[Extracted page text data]
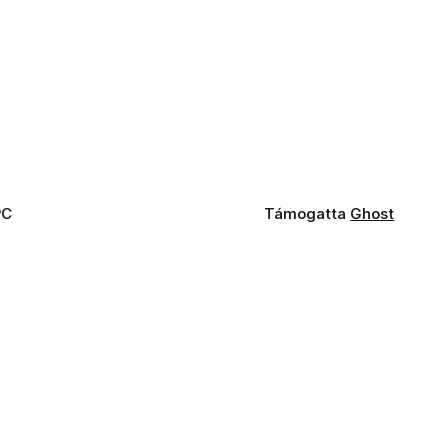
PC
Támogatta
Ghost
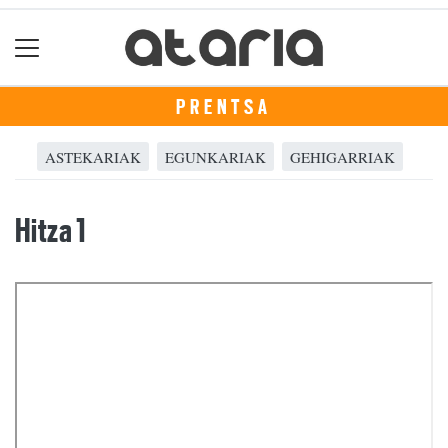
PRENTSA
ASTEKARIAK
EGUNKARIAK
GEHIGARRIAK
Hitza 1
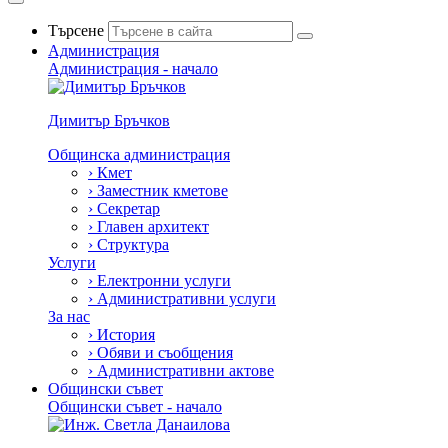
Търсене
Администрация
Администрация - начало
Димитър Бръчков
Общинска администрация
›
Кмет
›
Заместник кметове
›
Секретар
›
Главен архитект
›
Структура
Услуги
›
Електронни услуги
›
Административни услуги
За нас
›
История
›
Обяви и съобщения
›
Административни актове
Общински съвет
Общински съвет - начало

Exercise prompt
Reproduce verbatim the text lines read from every entry, omitting the pictures themselves.

Result of this exercise
PC
Támogatta
Ghost
PRENTSA
ASTEKARIAK
EGUNKARIAK
GEHIGARRIAK
Hitza 1
Търсене
Администрация
Администрация - начало
Димитър Бръчков
Общинска администрация
›
Кмет
›
Заместник кметове
›
Секретар
›
Главен архитект
›
Структура
Услуги
›
Електронни услуги
›
Административни услуги
За нас
›
История
›
Обяви и съобщения
›
Административни актове
Общински съвет
Общински съвет - начало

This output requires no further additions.